■ Directive ■
Turn the data lines in the stretch from the line containing "Ein Treffpunkt für" through the line containing "その他のクッキーはお客様が当サイトをどのように利用しているかを理" into a numbered list, skipping any blank lines. Leave the pictures out of your answer.

────────

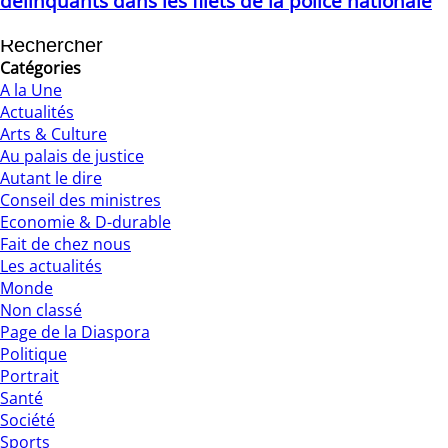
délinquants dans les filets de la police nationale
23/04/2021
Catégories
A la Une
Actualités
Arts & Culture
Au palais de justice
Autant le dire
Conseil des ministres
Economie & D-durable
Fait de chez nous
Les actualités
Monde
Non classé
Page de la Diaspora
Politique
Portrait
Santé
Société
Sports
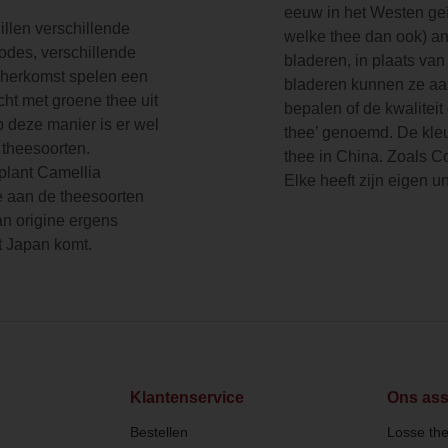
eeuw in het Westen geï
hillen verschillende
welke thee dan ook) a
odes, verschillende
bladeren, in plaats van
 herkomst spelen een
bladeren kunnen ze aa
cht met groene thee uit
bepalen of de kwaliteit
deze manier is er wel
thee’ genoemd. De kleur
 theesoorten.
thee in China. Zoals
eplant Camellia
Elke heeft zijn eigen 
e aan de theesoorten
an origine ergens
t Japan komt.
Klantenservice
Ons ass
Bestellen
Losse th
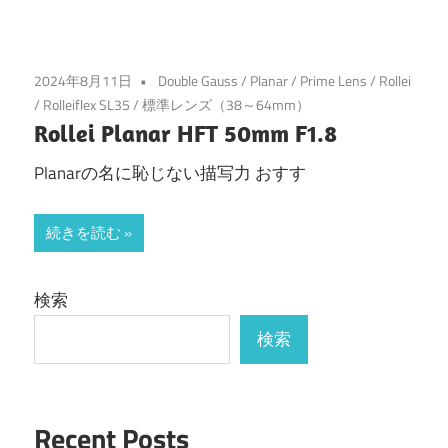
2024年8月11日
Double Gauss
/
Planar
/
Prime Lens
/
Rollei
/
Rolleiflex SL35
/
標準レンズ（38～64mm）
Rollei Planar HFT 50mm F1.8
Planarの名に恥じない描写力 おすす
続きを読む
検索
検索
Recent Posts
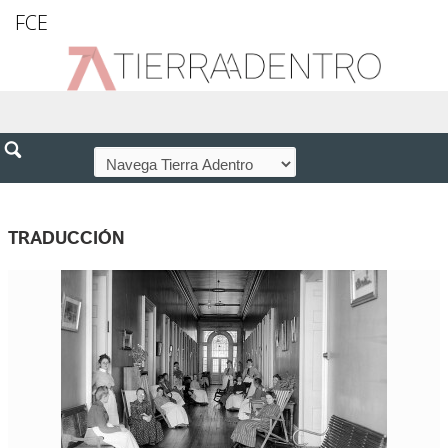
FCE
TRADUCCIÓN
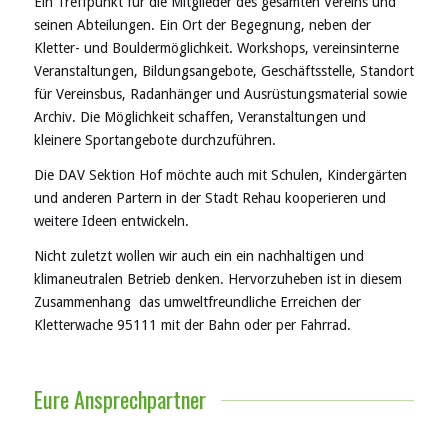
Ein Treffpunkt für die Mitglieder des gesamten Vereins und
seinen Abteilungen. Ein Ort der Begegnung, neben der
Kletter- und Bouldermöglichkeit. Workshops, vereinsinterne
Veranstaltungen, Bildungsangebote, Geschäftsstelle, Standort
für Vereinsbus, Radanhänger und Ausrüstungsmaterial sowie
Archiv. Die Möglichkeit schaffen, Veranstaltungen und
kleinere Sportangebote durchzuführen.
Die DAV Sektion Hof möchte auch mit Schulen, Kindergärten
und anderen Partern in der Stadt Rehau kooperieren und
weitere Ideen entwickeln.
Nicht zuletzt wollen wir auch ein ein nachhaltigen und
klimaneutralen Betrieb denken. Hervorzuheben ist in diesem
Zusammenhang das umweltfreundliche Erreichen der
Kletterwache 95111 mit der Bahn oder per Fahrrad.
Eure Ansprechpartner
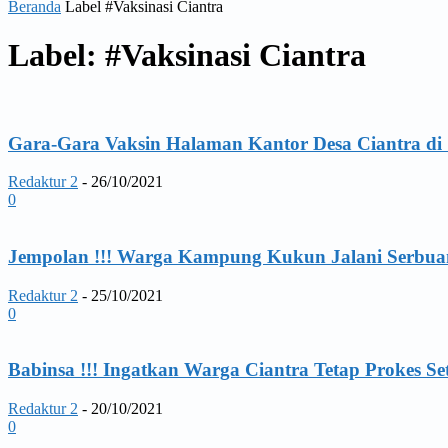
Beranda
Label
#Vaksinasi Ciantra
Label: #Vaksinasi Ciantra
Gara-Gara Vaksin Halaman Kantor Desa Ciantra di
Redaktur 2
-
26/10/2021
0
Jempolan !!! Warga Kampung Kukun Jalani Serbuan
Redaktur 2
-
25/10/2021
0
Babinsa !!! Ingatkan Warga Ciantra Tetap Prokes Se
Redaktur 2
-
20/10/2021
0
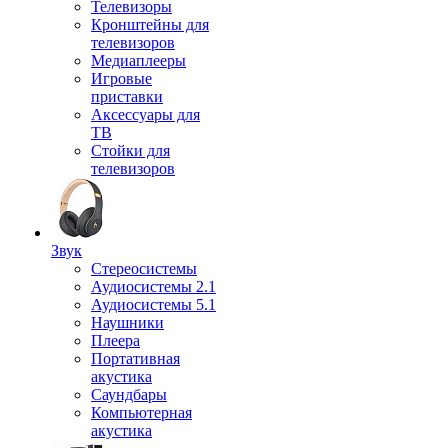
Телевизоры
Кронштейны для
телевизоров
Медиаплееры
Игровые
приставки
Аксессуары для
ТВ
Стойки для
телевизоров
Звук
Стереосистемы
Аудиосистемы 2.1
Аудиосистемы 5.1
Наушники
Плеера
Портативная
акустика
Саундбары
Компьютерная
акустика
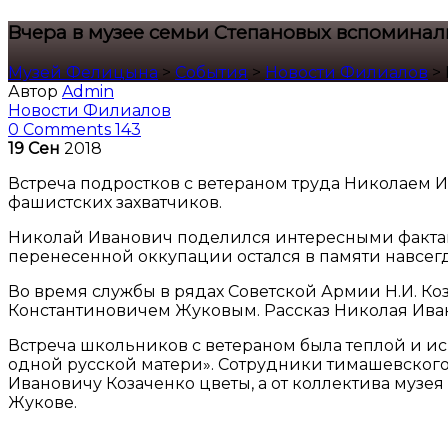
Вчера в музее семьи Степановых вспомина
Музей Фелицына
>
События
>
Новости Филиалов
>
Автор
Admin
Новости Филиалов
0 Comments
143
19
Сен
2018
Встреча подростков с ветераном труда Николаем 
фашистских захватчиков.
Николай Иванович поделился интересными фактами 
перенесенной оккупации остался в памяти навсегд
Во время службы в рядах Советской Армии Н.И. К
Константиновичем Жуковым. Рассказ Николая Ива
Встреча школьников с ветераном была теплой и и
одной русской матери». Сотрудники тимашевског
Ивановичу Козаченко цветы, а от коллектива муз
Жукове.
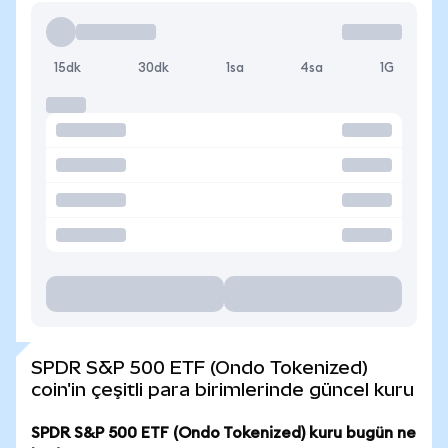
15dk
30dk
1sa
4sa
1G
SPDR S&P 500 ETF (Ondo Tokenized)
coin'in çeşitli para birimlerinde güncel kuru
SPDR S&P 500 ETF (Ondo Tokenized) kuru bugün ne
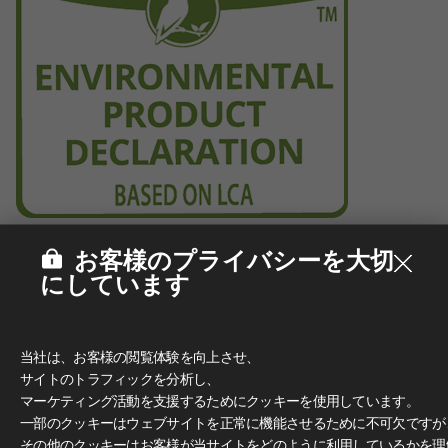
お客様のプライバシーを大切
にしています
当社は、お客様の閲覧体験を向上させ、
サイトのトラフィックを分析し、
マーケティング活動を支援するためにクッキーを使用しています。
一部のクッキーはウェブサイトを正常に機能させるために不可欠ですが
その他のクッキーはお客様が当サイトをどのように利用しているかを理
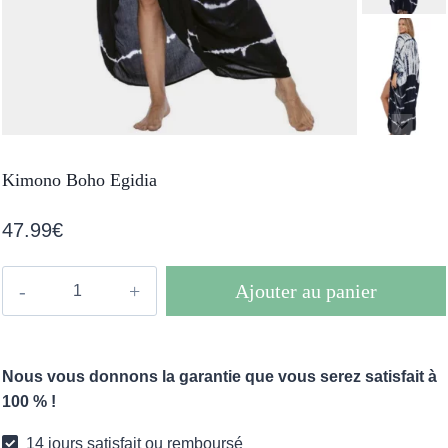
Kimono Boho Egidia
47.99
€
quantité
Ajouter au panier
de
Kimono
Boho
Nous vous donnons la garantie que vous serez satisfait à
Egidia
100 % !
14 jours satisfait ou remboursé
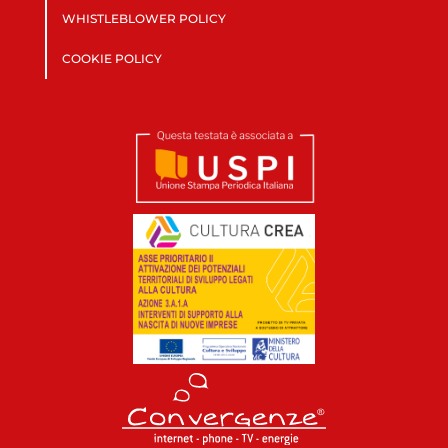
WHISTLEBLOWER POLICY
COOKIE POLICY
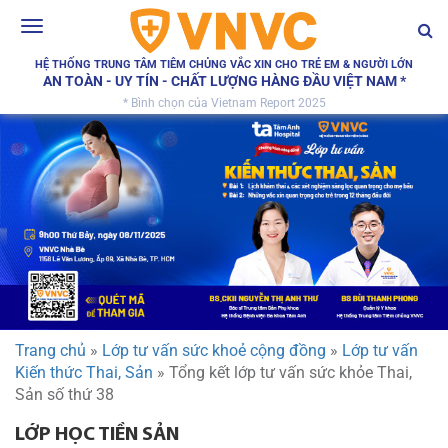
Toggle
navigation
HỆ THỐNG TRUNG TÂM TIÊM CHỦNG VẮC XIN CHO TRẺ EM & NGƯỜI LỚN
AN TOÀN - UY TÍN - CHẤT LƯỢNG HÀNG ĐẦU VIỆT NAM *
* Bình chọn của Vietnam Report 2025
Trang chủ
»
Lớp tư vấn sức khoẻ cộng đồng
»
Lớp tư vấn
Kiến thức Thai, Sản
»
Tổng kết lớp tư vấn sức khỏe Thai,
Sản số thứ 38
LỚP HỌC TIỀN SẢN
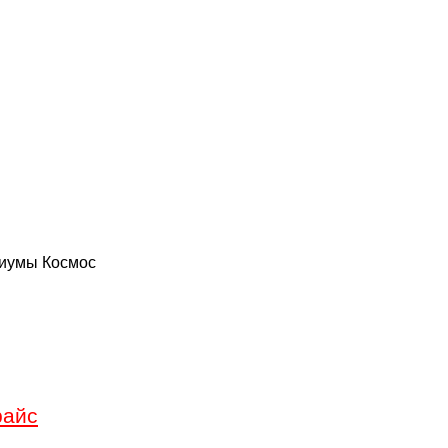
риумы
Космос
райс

────────

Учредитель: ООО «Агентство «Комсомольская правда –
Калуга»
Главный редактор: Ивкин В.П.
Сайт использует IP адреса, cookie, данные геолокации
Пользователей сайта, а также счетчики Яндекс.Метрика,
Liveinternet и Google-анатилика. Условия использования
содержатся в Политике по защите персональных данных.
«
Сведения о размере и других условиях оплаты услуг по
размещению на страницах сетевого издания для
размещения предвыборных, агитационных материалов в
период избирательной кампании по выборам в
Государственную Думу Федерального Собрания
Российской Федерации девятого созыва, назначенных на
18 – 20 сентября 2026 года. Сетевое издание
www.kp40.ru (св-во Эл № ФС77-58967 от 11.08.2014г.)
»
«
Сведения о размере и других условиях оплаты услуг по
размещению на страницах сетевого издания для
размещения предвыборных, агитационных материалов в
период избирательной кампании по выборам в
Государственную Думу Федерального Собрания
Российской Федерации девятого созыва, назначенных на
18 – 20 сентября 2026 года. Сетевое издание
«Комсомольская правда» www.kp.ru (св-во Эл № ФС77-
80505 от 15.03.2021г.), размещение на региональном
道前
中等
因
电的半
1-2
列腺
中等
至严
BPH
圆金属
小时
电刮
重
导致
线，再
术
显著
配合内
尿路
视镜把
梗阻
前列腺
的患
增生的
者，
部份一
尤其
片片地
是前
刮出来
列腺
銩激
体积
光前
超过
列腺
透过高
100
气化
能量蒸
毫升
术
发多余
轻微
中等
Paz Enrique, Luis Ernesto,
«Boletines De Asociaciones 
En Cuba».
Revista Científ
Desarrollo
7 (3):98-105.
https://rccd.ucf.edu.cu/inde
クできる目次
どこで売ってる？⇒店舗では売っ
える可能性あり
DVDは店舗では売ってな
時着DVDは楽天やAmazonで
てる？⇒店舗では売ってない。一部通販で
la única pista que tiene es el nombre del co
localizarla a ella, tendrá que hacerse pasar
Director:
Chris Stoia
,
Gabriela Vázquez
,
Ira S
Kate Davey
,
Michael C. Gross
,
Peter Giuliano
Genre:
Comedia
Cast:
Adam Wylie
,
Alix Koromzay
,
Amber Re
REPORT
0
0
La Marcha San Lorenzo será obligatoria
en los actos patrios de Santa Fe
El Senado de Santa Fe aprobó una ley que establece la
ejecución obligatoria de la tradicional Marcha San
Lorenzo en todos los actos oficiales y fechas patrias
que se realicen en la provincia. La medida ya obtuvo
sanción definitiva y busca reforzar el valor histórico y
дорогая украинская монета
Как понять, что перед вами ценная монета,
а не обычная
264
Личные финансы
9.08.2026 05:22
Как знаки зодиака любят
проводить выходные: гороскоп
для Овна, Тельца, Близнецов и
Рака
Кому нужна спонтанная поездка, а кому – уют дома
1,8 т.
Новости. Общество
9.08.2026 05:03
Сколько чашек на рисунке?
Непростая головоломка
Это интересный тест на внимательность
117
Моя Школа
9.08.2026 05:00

────────

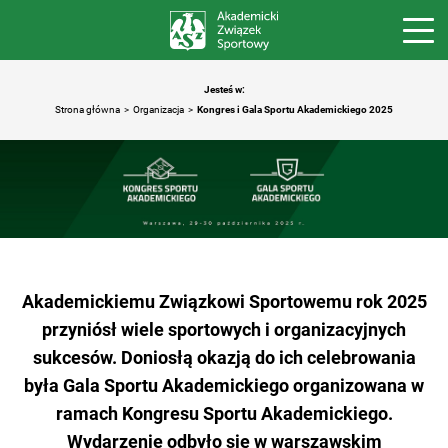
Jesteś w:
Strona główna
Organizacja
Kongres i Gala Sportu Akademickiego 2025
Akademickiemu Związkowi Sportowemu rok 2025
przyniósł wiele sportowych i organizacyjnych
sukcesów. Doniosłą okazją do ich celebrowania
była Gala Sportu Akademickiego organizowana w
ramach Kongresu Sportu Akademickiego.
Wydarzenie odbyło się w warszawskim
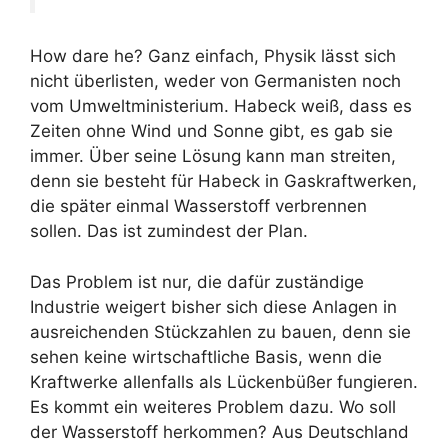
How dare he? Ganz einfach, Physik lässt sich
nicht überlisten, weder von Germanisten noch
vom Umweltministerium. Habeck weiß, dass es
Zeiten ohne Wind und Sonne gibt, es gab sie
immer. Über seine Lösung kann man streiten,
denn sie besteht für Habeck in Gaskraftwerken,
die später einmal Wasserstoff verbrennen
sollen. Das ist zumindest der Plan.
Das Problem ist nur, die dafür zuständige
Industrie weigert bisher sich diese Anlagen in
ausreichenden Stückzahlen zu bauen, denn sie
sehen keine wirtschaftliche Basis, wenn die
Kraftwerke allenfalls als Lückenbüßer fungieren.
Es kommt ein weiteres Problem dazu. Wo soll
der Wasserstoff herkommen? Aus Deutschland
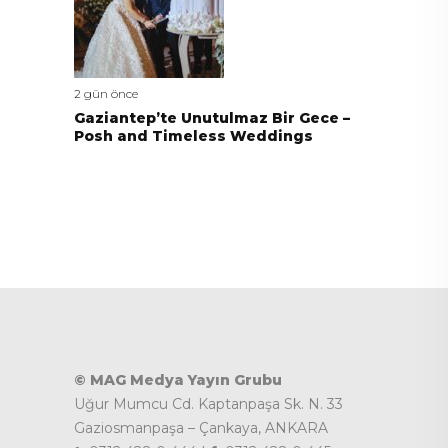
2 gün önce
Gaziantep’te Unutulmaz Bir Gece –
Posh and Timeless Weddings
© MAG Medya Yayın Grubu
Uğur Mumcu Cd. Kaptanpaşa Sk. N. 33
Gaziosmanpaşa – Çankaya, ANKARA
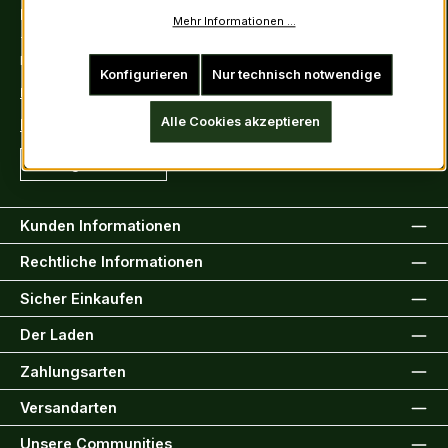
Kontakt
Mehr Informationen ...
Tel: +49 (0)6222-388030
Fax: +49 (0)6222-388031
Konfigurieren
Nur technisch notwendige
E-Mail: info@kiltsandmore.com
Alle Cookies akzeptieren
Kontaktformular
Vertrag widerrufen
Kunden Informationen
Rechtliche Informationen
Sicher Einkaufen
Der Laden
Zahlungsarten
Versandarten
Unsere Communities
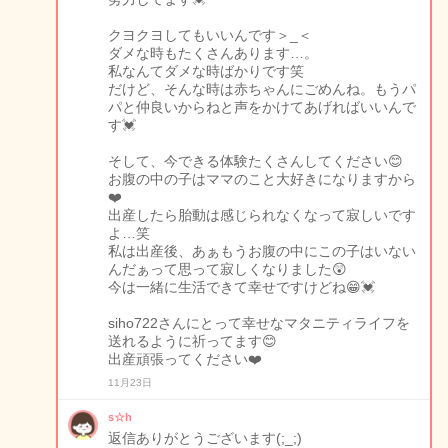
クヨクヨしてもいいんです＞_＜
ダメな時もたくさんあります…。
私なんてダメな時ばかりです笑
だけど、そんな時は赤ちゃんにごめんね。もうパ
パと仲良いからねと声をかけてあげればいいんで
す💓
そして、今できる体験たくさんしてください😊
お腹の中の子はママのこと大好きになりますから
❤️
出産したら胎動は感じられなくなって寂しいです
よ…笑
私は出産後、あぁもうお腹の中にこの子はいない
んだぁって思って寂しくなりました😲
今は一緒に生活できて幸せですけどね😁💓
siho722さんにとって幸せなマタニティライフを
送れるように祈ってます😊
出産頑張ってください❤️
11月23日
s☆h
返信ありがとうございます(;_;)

────────

■ Exercise result ■
1. Ein Treffpunkt für die Mitglieder des gesamten Vereins und
2. seinen Abteilungen. Ein Ort der Begegnung, neben der
3. Kletter- und Bouldermöglichkeit. Workshops, vereinsinterne
4. Veranstaltungen, Bildungsangebote, Geschäftsstelle, Standort
5. für Vereinsbus, Radanhänger und Ausrüstungsmaterial sowie
6. Archiv. Die Möglichkeit schaffen, Veranstaltungen und
7. kleinere Sportangebote durchzuführen.
8. Die DAV Sektion Hof möchte auch mit Schulen, Kindergärten
9. und anderen Partern in der Stadt Rehau kooperieren und
10. weitere Ideen entwickeln.
11. Nicht zuletzt wollen wir auch ein ein nachhaltigen und
12. klimaneutralen Betrieb denken. Hervorzuheben ist in diesem
13. Zusammenhang das umweltfreundliche Erreichen der
14. Kletterwache 95111 mit der Bahn oder per Fahrrad.
15. Eure Ansprechpartner
16. Beranda
17. Label
18. #Vaksinasi Ciantra
19. Label: #Vaksinasi Ciantra
20. Gara-Gara Vaksin Halaman Kantor Desa Ciantra di
21. Redaktur 2
22. -
23. 26/10/2021
24. 0
25. Jempolan !!! Warga Kampung Kukun Jalani Serbuan
26. Redaktur 2
27. -
28. 25/10/2021
29. 0
30. Babinsa !!! Ingatkan Warga Ciantra Tetap Prokes Se
31. Redaktur 2
32. -
33. 20/10/2021
34. 0
35. Телевизоры
36. Кронштейны для
37. телевизоров
38. Медиаплееры
39. Игровые
40. приставки
41. Аксессуары для
42. ТВ
43. Стойки для
44. телевизоров
45. Звук
46. Стереосистемы
47. Аудиосистемы 2.1
48. Аудиосистемы 5.1
49. Наушники
50. Плеера
51. Портативная
52. акустика
53. Саундбары
54. Компьютерная
55. акустика
56. Вчера в музее семьи Степановых вспомина
57. Музей Фелицына
58. >
59. События
60. >
61. Новости Филиалов
62. >
63. Автор
64. Admin
65. Новости Филиалов
66. 0 Comments
67. 143
68. 19
69. Сен
70. 2018
71. Встреча подростков с ветераном труда Николаем 
72. фашистских захватчиков.
73. Николай Иванович поделился интересными фактами 
74. перенесенной оккупации остался в памяти навсегд
75. Во время службы в рядах Советской Армии Н.И. К
76. Константиновичем Жуковым. Рассказ Николая Ива
77. Встреча школьников с ветераном была теплой и и
78. одной русской матери». Сотрудники тимашевског
79. Ивановичу Козаченко цветы, а от коллектива муз
80. Жукове.
81. 15dk
82. 30dk
83. 1sa
84. 4sa
85. 1G
86. SPDR S&P 500 ETF (Ondo Tokenized)
87. coin'in çeşitli para birimlerinde güncel kuru
88. SPDR S&P 500 ETF (Ondo Tokenized) kuru bugün ne
89. お客様のプライバシーを大切
90. にしています
91. 当社は、お客様の閲覧体験を向上させ、
92. サイトのトラフィックを分析し、
93. マーケティング活動を支援するためにクッキーを使用しています。
94. 一部のクッキーはウェブサイトを正常に機能させるために不可欠ですが
95. その他のクッキーはお客様が当サイトをどのように利用しているかを理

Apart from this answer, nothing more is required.